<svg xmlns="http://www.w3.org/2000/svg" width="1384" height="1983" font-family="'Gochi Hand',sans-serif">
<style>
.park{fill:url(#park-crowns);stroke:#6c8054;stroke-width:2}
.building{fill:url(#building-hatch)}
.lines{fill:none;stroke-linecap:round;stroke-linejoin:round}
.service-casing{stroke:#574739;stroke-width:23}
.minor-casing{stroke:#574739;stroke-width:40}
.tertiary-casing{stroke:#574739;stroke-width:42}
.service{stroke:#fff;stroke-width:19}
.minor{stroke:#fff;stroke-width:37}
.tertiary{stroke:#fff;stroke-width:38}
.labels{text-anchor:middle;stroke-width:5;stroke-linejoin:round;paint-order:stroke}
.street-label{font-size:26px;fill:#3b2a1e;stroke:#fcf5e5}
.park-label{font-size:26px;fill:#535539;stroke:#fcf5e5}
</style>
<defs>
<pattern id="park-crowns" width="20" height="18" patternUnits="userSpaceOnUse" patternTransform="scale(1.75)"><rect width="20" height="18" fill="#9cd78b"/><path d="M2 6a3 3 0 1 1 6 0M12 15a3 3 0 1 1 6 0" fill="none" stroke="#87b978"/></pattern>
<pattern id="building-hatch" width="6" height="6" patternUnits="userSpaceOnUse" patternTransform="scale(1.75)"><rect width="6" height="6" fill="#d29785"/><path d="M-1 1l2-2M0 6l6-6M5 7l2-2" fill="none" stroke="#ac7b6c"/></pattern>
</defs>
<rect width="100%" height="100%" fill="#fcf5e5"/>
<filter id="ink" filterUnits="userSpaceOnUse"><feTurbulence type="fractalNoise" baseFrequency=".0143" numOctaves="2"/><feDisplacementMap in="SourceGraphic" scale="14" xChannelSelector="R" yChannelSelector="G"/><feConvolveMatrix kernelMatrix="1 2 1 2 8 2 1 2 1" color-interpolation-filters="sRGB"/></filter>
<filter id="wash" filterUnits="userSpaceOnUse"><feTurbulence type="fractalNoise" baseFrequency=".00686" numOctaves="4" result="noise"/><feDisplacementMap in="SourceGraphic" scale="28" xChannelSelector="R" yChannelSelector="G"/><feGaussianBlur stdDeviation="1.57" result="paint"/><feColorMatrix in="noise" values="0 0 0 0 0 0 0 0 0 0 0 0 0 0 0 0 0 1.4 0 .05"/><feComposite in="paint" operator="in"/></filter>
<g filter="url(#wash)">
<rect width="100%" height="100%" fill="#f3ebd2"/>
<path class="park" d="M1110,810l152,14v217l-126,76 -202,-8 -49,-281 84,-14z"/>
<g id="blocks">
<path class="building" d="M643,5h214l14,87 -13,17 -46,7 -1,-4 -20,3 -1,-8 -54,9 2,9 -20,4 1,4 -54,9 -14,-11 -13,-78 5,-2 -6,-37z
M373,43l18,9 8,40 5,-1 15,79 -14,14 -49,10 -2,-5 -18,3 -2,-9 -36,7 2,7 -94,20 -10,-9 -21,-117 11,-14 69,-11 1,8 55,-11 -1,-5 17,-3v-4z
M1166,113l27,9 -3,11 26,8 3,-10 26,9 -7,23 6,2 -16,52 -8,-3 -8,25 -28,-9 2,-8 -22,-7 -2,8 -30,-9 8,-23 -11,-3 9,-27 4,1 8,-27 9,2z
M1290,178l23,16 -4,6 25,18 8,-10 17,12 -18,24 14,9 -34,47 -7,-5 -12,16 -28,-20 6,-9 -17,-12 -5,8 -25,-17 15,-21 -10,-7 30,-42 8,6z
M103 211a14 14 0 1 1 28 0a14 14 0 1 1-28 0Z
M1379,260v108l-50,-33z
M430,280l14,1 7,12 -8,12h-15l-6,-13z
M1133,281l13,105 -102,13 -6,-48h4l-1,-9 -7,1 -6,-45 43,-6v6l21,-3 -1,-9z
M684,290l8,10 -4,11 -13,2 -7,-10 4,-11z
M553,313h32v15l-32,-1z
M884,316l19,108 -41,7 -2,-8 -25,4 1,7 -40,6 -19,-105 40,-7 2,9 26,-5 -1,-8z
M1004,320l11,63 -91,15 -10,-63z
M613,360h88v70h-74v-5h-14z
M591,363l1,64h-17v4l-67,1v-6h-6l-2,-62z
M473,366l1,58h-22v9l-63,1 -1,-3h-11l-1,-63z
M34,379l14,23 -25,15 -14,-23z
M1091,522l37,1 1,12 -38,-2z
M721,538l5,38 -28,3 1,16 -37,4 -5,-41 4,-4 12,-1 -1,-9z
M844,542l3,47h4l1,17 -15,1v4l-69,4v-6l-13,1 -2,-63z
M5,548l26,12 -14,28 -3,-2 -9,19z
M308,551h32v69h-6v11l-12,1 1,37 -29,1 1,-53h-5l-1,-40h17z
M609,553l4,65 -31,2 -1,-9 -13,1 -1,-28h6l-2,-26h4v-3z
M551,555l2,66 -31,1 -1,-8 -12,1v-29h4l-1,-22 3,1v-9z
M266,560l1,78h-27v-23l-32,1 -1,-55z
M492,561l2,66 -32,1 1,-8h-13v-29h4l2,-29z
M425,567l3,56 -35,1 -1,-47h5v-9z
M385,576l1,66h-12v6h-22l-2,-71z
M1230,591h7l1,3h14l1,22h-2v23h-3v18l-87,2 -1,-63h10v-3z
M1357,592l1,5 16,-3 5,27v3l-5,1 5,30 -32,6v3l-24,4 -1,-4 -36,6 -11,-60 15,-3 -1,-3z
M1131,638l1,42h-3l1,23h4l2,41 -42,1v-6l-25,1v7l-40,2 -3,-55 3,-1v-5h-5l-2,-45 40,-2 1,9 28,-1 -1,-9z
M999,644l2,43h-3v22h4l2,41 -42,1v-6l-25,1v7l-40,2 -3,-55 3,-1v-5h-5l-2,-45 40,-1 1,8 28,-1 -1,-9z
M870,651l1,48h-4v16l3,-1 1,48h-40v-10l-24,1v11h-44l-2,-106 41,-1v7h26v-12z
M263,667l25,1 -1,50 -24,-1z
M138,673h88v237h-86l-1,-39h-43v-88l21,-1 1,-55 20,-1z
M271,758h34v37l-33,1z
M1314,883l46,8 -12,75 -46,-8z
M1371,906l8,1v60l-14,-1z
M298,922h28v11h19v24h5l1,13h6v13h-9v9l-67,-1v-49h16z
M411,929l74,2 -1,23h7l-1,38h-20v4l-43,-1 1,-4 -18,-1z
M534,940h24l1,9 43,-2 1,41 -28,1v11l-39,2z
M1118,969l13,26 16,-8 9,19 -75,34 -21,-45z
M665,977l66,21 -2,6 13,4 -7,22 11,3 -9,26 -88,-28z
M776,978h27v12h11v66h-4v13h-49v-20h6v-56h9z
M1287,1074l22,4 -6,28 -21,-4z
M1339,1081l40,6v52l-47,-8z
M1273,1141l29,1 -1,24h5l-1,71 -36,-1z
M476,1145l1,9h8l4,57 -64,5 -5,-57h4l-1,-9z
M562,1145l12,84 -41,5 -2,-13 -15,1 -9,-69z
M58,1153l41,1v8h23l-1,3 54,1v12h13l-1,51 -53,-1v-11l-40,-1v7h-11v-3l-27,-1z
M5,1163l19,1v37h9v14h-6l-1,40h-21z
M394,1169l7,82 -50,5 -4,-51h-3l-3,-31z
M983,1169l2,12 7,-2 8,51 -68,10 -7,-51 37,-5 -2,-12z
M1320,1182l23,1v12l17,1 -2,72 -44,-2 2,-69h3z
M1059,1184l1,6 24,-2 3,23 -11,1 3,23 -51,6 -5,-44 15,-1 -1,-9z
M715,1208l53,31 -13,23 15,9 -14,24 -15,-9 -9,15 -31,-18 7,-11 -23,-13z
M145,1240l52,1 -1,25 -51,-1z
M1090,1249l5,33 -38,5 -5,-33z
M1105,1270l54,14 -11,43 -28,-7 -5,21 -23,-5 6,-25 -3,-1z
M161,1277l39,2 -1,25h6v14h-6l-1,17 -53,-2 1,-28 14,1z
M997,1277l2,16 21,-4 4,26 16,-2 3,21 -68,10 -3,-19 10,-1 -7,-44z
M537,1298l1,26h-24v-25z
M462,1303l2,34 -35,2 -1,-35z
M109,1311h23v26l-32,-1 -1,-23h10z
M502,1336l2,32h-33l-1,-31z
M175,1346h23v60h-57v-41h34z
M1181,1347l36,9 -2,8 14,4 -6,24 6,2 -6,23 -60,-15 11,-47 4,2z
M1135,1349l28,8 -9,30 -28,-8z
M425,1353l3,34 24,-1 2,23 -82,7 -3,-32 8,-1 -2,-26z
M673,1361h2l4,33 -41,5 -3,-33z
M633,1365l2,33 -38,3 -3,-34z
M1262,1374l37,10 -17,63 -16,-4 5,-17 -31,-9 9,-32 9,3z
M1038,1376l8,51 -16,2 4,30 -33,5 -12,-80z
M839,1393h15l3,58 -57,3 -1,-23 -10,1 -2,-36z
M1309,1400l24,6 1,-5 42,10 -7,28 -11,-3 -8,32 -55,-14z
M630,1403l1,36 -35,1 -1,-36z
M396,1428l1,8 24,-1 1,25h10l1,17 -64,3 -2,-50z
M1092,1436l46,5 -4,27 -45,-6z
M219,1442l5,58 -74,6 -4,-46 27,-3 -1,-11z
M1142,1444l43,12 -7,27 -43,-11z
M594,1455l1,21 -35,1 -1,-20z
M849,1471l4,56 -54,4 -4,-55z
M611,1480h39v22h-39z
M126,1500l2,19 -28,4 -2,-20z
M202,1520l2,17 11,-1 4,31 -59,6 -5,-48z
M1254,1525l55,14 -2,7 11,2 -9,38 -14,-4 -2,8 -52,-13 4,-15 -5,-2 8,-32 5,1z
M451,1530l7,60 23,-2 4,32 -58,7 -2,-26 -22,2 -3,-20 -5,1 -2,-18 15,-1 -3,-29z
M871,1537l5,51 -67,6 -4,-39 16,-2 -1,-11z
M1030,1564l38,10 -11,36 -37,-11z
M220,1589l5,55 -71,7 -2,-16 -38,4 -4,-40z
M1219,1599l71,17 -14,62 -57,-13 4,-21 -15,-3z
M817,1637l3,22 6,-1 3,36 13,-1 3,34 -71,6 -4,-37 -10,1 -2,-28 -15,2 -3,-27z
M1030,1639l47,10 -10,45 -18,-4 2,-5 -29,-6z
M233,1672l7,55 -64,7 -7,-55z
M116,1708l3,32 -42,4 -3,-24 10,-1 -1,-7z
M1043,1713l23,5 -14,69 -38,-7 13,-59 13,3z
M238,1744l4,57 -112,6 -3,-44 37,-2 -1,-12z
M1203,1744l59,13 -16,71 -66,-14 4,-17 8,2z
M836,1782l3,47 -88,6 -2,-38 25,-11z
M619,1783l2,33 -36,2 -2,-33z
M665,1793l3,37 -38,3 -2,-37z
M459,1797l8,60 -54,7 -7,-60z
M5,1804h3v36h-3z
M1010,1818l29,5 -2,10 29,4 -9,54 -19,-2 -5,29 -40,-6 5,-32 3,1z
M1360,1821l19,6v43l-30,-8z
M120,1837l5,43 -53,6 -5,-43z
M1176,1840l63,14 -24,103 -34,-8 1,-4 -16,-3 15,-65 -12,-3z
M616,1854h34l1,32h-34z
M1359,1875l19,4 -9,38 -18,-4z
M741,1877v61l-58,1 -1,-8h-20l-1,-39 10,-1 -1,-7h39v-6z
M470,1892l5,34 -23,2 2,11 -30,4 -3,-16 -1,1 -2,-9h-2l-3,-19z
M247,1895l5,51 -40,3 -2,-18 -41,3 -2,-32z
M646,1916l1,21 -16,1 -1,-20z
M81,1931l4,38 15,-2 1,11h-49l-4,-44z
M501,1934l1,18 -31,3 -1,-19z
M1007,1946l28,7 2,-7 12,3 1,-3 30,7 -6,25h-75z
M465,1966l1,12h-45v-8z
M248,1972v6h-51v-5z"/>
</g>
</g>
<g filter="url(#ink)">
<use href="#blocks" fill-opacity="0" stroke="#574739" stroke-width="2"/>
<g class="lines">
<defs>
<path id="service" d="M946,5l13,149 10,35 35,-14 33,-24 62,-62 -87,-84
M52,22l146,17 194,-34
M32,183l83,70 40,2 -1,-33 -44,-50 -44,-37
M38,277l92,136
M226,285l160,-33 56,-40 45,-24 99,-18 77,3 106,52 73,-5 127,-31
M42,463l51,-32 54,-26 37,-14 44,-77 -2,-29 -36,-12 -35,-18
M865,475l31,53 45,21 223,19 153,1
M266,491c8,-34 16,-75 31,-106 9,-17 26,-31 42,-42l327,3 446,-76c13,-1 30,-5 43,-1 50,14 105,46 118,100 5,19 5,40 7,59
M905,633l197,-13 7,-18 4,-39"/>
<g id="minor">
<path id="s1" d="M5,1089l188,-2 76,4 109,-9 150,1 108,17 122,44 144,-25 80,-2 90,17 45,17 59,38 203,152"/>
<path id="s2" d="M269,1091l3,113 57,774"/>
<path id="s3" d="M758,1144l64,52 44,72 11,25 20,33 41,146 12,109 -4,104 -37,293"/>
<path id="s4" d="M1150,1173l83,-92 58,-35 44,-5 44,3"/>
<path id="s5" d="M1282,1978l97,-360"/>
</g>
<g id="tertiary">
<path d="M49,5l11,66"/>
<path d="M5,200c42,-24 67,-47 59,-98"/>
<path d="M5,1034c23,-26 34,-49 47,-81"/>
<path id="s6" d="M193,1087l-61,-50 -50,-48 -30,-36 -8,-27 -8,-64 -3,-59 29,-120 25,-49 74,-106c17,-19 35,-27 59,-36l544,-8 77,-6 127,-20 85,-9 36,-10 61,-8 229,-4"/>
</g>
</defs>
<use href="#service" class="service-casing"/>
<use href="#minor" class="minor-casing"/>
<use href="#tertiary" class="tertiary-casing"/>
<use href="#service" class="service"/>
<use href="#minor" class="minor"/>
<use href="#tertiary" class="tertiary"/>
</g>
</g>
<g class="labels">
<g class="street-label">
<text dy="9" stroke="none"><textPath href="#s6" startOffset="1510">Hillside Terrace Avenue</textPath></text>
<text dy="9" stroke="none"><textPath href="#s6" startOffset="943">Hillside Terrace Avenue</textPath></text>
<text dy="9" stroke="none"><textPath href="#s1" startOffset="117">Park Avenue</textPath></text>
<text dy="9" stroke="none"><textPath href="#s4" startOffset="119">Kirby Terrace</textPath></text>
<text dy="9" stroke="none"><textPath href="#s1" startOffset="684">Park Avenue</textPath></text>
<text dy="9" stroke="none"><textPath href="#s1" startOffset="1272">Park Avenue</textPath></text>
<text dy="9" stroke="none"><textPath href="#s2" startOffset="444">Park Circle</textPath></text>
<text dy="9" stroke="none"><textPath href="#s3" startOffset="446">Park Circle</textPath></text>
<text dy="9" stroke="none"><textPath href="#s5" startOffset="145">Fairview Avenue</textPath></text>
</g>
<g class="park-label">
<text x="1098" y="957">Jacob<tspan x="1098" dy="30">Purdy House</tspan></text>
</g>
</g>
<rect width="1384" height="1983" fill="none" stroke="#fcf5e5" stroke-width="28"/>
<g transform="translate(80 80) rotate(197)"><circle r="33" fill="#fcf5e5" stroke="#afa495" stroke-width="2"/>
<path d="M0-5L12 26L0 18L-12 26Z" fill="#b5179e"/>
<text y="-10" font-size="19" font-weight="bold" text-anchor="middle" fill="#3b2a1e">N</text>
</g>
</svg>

▶ **What you should do**
Where does the string "casing" occur in the data above? Copy every line that holds it.

▶ **Answer**
.service-casing{stroke:#574739;stroke-width:23}
.minor-casing{stroke:#574739;stroke-width:40}
.tertiary-casing{stroke:#574739;stroke-width:42}
<use href="#service" class="service-casing"/>
<use href="#minor" class="minor-casing"/>
<use href="#tertiary" class="tertiary-casing"/>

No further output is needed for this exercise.